Place in the overall project architecture
This module provides a new thread that periodically checks if there is new measurements and if any stores them into a storage DB. We created a new MeasurementType "frontend" which is using a concurrent map of lists of MongoDB Documents instead of basic(operation, latency) couples. Choosing this MeasurementType will automatically launch the whole DB storage process. The MongoDB connexion will be initialized based on specified parameters or the default local ones and the periodic fetching process will be started.
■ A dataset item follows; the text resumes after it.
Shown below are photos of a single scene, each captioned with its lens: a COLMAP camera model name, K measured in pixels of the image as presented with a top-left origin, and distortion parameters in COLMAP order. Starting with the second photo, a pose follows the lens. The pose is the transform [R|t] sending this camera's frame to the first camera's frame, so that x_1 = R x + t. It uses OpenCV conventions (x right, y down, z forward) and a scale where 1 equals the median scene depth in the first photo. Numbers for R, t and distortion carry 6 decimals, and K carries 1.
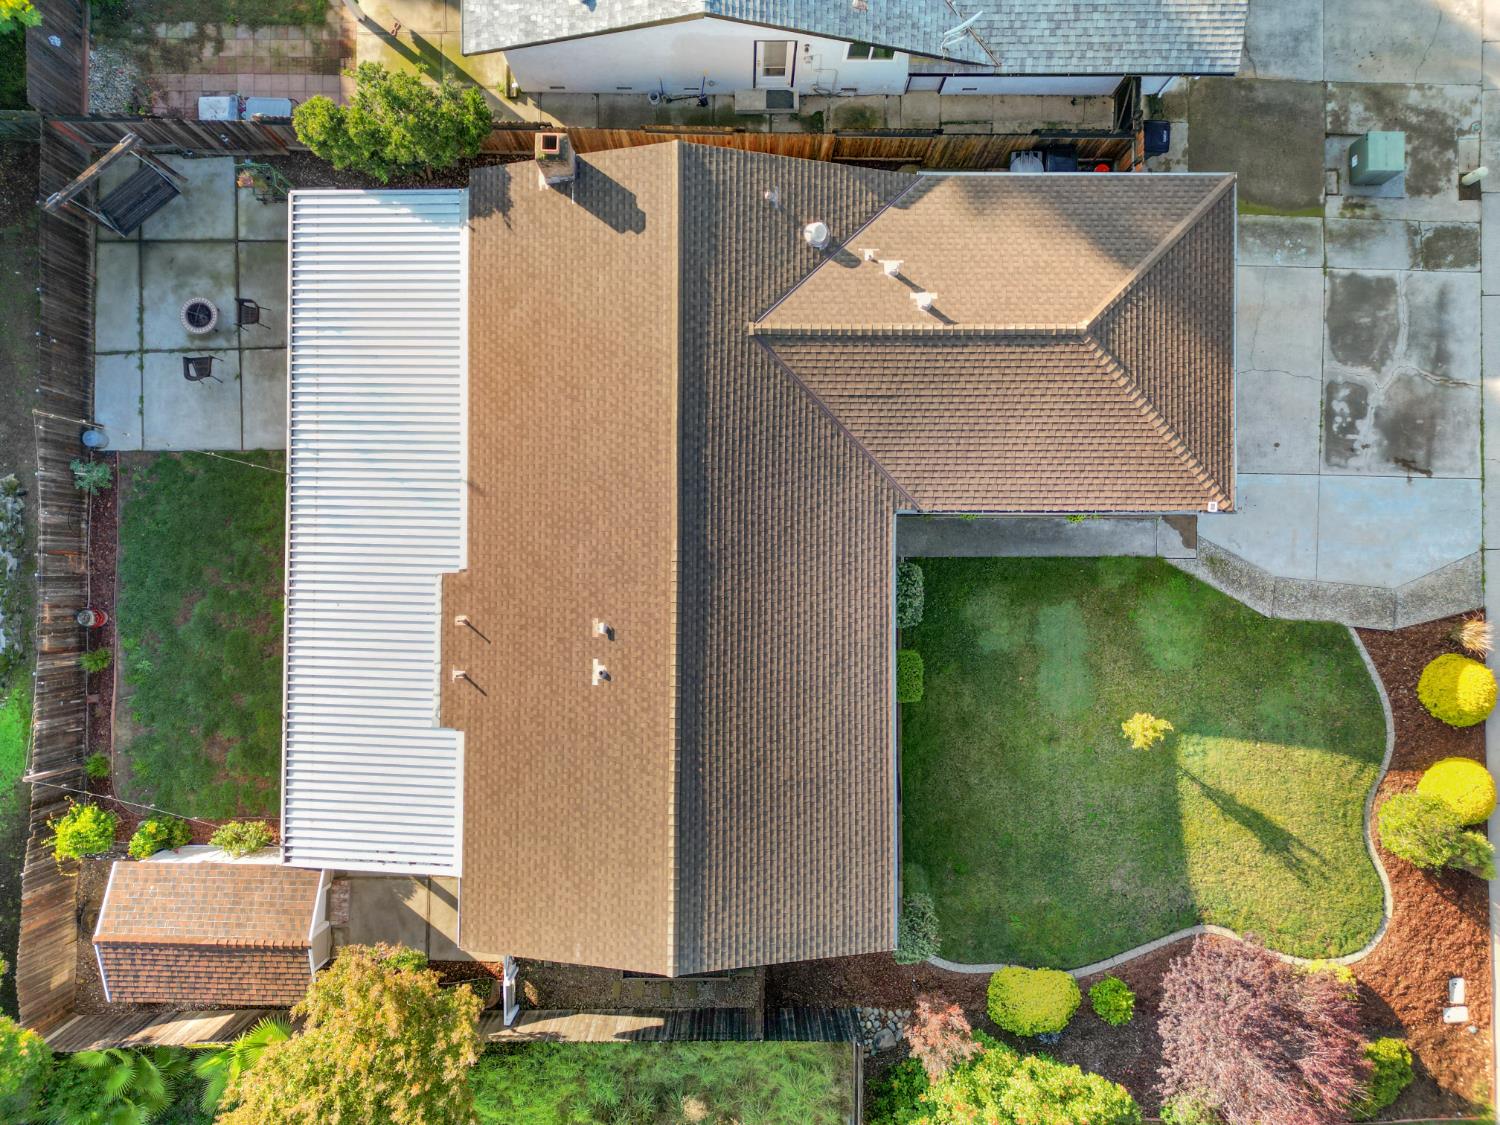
lens RADIAL K [[1036.8, 0, 750.0], [0, 1036.8, 562.5], [0, 0, 1]] dist [0.088563, -0.081840]
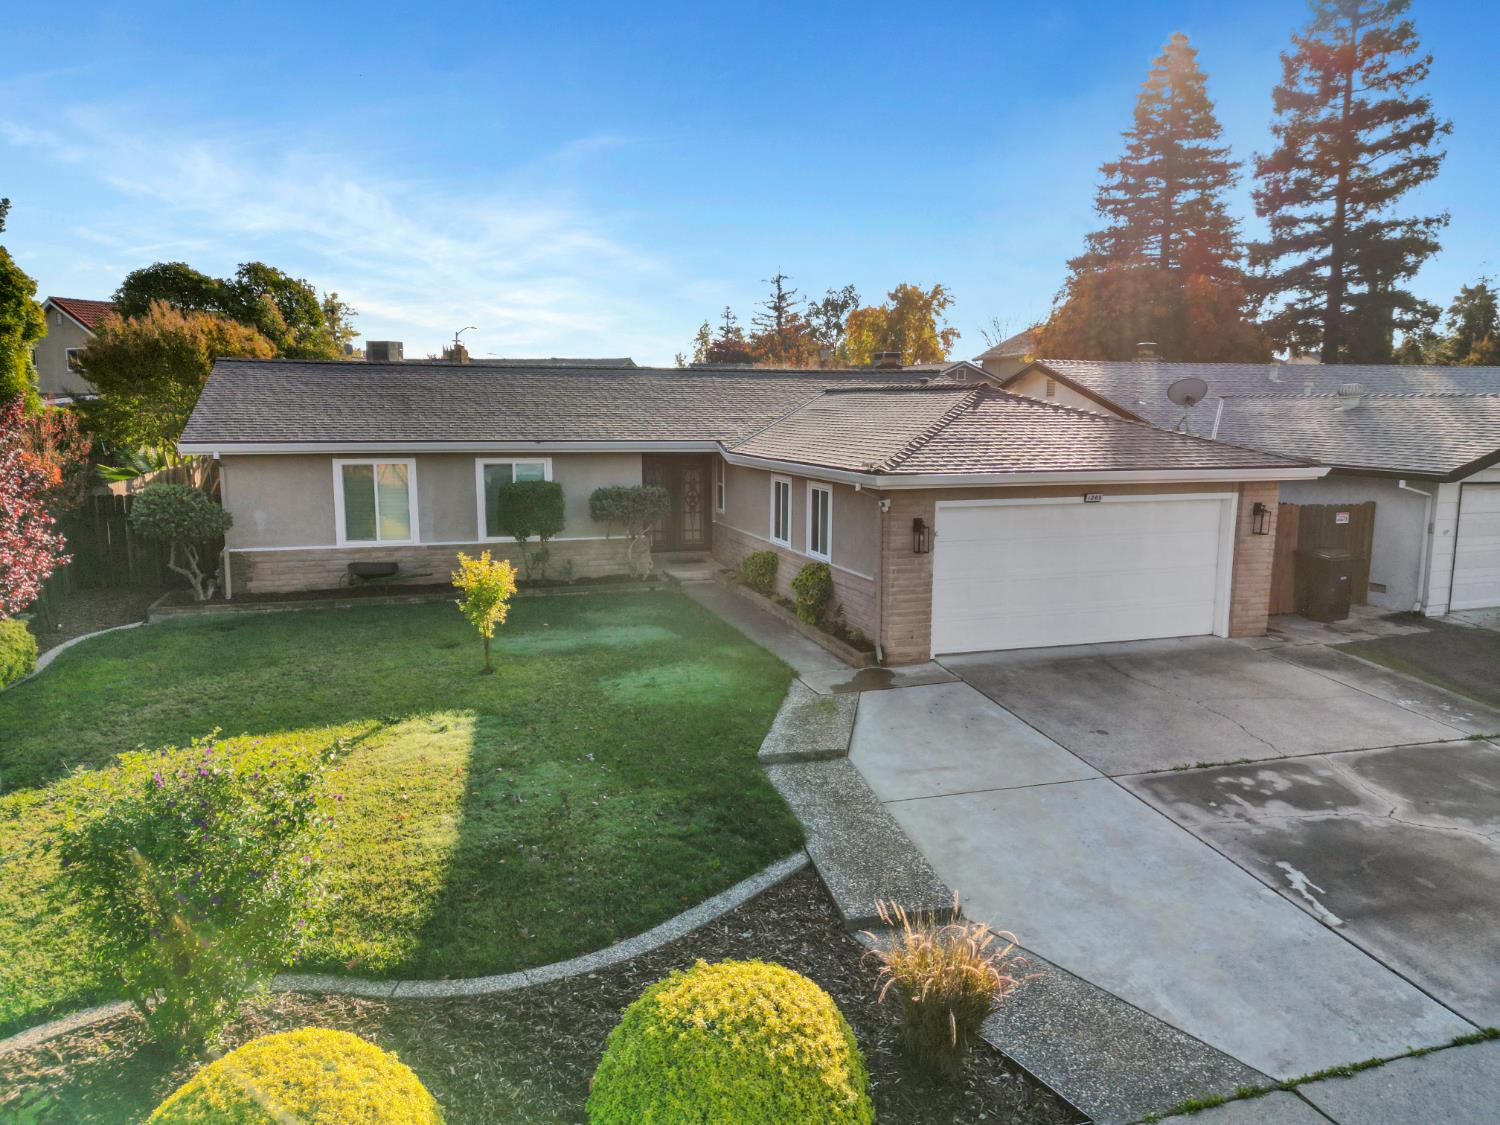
lens RADIAL K [[1045.1, 0, 750.0], [0, 1045.1, 562.5], [0, 0, 1]] dist [0.082100, -0.081476]
pose [[0.314939, 0.132615, -0.939801, 0.984238], [-0.948852, 0.067156, -0.308496, 0.204824], [0.022202, 0.988890, 0.146982, 0.935557]]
We added some parameters to YCSB:
- frontend.collection.benchmark=<my_bench_name> where "my_bench_name" is the name of the benchmark's collection in the storage database. Be careful, if you use this name for two different benchmarks, the result of the second will be considered as new results for the first one.
- frontend.collection.counters=<my_counters_collection_name> where "my_counters_collection_name" is the name of the counters collection of the storage database. One you chose one, try not to change it because you will have to reconfigure your client depending on which benchmark you want to watch.
- frontend.db.uri=<my_db_uri> where "my_db_uri" is the MongoDB URI without the database name.
- frontend.db.name=<my_db_name> where "my_db_name" is the name of the MongoDB Database where to store benchmark results.
- frontend.frequency=<my_frequency> where "my_frequency" is the number of milliseconds between two storage actions in MongoDB. (5000 by default)
All the above parameters have default values thus are not mandatory.
As we said above, we also created another type of measurement:
- measurementtype=frontend will activate the frontend DB hook for measurement and allows the graph visualisation
A local benchmarked database is drastically reducing performance, we recommand you not to use it. We chose not to compare results with local benchmarked database as it is a rare YCSB user case.
Using medians of 20 iterations in the range from 15k points benchmark to 1M points benchmark we are :
- never under 6% slower for the both LOAD and RUN phase
- never under 1% slower for the both LOAD and RUN phase with remote storage (most common use case).
Using minimum values of 20 iterations in the range from 30k points benchmark to 1M points benchmark we are :
- never under 10% slower for the LOAD phase
- never under 12% slower for the RUN phase.
Below these values, results have a strong variation and no conclusion can be made. This is not a problem for us as our extension module provide no added value for small benchmarks. Indeed, they are too fast to take advantage of a real-time display.
Sometimes our module is faster on Throughputs but has a larger execution time due to databases connexions and storage thread initialization and shutdown. We invite you to consult the report for more information.
The storage process, as it is implemented, should work regardless of the database thus you can use your custom adapters. However, it has been tested with memcached only.